→ Task 1: According to the abstract on copper-catalyzed boron conjugate addition, at which step is the enantioselectivity of the reaction governed?

→ Supplied text:
Copper-Catalyzed Enantioselective Boron Conjugate Addition: DFT and AFIR Study on Different Selectivities of Cu(I) and Cu(II) Catalysts

Abstract

We present a mechanistic survey on the LCu-catalyzed (L = chiral 2,2′-bipyridine ligand) enantioselective boron conjugate addition reaction, carried out using density functional theory (DFT) and artificial force induced reaction (AFIR) methods. The computed catalytic cycle for Cu(I)- and Cu(II)-based catalysts consists of three steps: (a) boron–boron bond cleavage of B2(pin)2, (b) boron conjugate addition on the β carbon of chalcone, and (c) protonation. The enantioselectivity of the reaction with LCuI or LCuII catalysts is solely governed at the boron conjugate addition step. The multicomponent (MC)-AFIR search and the subsequent DFT calculations for the LCuI catalyst determined transition states (TSs), which lead to CuI-O-enolate and CuI-C-enolate, and both equally contribute to the C–B bond formation with no enantioselectivity. On the other hand, a MC-AFIR search and the subsequent DFT calculations for the analogous LCuII catalyst showed that only the transition state (TS) leading to CuII-O-enolate con...

→ Records for processing:
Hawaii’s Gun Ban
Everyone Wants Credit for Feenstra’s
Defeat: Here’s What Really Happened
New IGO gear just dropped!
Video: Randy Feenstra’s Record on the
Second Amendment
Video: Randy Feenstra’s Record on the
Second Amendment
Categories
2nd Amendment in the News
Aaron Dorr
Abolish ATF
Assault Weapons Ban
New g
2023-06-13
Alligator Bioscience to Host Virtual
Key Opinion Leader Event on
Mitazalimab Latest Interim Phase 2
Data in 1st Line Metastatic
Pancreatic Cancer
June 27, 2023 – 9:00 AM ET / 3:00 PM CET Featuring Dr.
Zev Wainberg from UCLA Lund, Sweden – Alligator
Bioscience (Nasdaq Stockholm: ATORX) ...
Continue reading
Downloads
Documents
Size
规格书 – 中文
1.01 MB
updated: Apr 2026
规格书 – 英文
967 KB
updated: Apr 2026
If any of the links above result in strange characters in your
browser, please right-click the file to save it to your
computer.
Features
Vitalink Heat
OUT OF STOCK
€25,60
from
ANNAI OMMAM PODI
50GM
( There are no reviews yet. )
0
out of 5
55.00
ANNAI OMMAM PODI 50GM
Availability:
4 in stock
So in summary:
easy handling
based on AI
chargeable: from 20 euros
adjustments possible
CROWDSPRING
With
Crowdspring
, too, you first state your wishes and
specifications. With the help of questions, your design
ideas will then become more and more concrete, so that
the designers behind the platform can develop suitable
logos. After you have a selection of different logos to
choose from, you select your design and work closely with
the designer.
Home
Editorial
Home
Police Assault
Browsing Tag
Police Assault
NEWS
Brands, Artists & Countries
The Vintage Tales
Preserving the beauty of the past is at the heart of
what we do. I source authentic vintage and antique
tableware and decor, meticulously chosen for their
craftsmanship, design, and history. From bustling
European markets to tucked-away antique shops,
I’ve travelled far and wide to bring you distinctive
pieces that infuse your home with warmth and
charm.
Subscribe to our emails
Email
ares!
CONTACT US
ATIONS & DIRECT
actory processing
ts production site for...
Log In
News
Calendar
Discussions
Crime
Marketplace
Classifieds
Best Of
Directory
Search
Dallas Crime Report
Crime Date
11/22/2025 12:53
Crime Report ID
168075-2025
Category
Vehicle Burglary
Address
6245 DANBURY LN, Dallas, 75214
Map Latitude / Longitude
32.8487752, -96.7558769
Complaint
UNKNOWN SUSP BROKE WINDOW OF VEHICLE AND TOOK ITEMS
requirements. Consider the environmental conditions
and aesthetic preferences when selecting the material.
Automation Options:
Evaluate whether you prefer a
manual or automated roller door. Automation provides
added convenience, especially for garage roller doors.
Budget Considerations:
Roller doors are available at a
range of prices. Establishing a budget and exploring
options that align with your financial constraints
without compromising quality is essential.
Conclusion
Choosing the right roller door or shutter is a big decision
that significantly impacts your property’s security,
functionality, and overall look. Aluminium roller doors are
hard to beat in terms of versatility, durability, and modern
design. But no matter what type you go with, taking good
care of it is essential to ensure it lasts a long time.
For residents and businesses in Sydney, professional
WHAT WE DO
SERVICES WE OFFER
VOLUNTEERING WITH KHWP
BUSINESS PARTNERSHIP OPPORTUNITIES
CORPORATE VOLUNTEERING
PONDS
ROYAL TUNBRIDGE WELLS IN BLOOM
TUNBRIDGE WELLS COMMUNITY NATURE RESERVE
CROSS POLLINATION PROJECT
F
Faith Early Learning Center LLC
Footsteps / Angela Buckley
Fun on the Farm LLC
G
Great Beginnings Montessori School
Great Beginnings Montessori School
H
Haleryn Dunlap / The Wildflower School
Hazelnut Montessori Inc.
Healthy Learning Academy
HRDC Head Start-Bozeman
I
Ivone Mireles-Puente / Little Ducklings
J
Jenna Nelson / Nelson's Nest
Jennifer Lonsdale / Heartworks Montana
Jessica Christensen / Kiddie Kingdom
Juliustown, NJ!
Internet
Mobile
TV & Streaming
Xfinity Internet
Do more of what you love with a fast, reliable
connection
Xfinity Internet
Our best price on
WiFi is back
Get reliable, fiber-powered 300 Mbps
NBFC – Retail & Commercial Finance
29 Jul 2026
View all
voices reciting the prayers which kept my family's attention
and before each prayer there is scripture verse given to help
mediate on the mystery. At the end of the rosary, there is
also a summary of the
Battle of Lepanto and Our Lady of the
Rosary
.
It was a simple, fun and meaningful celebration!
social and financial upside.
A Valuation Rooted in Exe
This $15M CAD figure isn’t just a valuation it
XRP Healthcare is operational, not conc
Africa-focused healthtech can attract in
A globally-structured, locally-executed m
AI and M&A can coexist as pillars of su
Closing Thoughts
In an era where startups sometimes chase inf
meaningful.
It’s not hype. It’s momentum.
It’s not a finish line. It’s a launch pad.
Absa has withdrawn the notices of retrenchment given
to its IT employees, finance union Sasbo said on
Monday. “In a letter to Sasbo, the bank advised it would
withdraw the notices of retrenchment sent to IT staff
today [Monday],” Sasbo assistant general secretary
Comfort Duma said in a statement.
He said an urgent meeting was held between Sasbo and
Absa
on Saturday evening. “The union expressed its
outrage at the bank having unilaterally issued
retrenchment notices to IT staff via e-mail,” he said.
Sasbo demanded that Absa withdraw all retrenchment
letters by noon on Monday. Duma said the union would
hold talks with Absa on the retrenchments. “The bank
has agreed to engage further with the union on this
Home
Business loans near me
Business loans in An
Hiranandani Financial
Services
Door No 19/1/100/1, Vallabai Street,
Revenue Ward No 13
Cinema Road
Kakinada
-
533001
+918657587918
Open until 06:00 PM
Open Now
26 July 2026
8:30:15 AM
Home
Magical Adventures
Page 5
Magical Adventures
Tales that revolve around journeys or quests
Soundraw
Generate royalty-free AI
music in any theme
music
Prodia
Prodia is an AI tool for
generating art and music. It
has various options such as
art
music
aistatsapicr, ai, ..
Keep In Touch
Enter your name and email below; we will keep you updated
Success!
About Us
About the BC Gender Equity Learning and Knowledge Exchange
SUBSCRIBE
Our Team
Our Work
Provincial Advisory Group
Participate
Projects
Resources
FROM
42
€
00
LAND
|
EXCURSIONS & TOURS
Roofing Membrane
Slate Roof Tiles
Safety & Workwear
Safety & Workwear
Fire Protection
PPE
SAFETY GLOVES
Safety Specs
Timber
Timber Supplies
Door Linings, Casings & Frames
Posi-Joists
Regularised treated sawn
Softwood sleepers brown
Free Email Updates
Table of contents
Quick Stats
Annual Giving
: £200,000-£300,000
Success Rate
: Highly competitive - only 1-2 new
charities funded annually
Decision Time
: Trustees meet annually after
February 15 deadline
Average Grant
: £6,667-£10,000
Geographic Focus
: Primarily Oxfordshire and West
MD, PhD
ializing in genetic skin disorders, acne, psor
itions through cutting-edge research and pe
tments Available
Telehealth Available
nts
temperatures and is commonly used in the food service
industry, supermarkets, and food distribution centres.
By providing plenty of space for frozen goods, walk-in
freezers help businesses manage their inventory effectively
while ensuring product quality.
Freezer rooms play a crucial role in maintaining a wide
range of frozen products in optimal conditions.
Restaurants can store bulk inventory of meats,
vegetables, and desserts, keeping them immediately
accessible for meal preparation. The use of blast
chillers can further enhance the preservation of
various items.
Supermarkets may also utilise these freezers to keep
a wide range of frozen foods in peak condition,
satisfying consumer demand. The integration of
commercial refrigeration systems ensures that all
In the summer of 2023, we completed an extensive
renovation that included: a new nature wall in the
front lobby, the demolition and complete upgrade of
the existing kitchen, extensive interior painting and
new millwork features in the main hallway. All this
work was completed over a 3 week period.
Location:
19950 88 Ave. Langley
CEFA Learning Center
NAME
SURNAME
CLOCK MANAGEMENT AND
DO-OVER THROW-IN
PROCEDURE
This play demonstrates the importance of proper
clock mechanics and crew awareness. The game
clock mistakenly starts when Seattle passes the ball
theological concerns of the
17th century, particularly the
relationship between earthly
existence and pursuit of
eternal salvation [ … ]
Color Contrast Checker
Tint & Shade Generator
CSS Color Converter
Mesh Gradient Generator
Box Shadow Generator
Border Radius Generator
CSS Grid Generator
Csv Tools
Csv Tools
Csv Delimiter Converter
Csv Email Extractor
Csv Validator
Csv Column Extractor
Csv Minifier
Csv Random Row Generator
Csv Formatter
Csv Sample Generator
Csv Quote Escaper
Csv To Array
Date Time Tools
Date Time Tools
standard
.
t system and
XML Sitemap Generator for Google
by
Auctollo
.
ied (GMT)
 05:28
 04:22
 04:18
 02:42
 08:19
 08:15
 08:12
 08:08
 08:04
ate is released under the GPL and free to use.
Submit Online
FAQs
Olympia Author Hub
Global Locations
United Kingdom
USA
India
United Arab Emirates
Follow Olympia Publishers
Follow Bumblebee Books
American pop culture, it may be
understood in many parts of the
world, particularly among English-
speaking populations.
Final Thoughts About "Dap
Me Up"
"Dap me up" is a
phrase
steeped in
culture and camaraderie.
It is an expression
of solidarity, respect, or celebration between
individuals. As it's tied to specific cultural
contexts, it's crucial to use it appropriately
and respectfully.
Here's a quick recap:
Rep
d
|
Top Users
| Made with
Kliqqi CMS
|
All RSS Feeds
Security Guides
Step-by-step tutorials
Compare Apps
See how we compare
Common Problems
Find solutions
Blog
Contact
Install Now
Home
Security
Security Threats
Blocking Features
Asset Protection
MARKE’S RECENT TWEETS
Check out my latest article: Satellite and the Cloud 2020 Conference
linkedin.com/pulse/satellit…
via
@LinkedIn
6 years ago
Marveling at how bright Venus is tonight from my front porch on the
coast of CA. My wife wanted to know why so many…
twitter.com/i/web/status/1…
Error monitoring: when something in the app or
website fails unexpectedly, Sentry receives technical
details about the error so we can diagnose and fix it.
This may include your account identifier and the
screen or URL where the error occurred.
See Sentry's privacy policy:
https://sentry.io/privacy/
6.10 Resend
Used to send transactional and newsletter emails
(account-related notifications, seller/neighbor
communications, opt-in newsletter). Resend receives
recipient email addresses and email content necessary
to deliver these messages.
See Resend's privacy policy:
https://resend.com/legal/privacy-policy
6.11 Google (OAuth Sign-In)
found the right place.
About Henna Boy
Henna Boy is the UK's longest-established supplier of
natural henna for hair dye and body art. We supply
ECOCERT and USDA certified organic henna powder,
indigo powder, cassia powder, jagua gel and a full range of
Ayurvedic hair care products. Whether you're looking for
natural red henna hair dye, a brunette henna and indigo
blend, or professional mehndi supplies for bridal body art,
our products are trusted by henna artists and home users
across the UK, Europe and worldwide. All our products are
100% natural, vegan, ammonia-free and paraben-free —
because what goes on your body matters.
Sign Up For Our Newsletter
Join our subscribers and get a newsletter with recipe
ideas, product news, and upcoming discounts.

→ Task 2: Rewrite the records from their start through the line containing "Key Opinion Leader Event on", switching "Video" to "Footage" and leaving everything else unchanged.

→ Answer area 1: The boron conjugate addition step

→ Answer area 2:
Hawaii’s Gun Ban
Everyone Wants Credit for Feenstra’s
Defeat: Here’s What Really Happened
New IGO gear just dropped!
Footage: Randy Feenstra’s Record on the
Second Amendment
Footage: Randy Feenstra’s Record on the
Second Amendment
Categories
2nd Amendment in the News
Aaron Dorr
Abolish ATF
Assault Weapons Ban
New g
2023-06-13
Alligator Bioscience to Host Virtual
Key Opinion Leader Event on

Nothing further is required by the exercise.